Woman convicted of insurance fraud Taneytown resident guilty of burning car

A 30-year-old Taneytown woman was found guilty yesterday of burning her car near Big Pipe Creek in September to collect the insurance money.

In a plea agreement, Laura Lee Bush -- also known as Laura Lee Marsden -- pleaded not guilty but allowed the prosecutor's statement of facts in the car burning and an unrelated theft case to be the only evidence against her.


Prosecutors agreed to drop the remaining charges and a second burglary case against her in exchange for the plea.

According to prosecutors, Bush -- a dancer in a South Baltimore nightclub -- reported to Taneytown Police Chief Melvin Diggs on Sept. 21 that her 1992 Mitsubishi had been stolen from her O'Brien Avenue home.


The burned car was found on Nusbaum Road near Big Pipe Creek.

An investigation by the Maryland State Fire Marshal's office found that an accelerant had been used on the vehicle.

In addition, Bush's neighbors said they saw her and a friend driving the car about 1:30 a.m. the day the car was reported stolen.

Friend questioned

Police questioned the friend, who admitted that he helped her burn the car for $1,000 of the insurance money.

A sting operation in which police monitored a phone call and a meeting at the nightclub between Bush and her friend helped officers confirm the information.

In the unrelated theft case, prosecutors said three residents of Crows Court in Westminster reported a number of items, including a $3,000 diamond engagement ring, missing from their apartment May 20, 1995.

After searching Bush's home, police found several Dallas Cowboys plaques that had been reported stolen from the Westminster apartment. When Bush later was arrested, police found her with the diamond engagement ring. Other jewelry, motorcycle helmets and a videocassette recorder were among the property taken from the apartment. It was unclear yesterday whether those items were recovered.


Bush, who will be sentenced for yesterday's convictions April 9, was convicted in August 1993 of marrying a Howard County man in Carroll County while she was married to a man in Baltimore County.

She was sentenced to a six-month suspended sentence and ordered to get counseling in the bigamy case.

Court records and press accounts also show that in 1982, Bush -- then known by her maiden name, Laura Lee Feist -- was convicted in California of second-degree murder in the death of her boyfriend.

Bullet in her shoulder

According to court records, she shot the young man and then turned the gun on herself.

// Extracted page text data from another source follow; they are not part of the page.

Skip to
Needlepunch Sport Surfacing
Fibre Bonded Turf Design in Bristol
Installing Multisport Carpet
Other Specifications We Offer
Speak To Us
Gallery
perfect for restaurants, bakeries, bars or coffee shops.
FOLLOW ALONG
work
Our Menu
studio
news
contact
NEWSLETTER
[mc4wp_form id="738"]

During a hearing to release her from probation in the bigamy case, testimony from a psychologist indicated the bullet is still in Bush's shoulder.


Bush, who was 17 at the time, was sentenced to 17 years in the California Youth Authority for the murder conviction, court records said. She served six years of her sentence, during which she earned a bachelor's degree in psychology, and moved to Maryland soon after.

Before the bigamy conviction, Bush was employed as a counselor at Springfield Hospital Center in Sykesville.

The psychologist's testimony indicated she quit working at the hospital because she found it too stressful.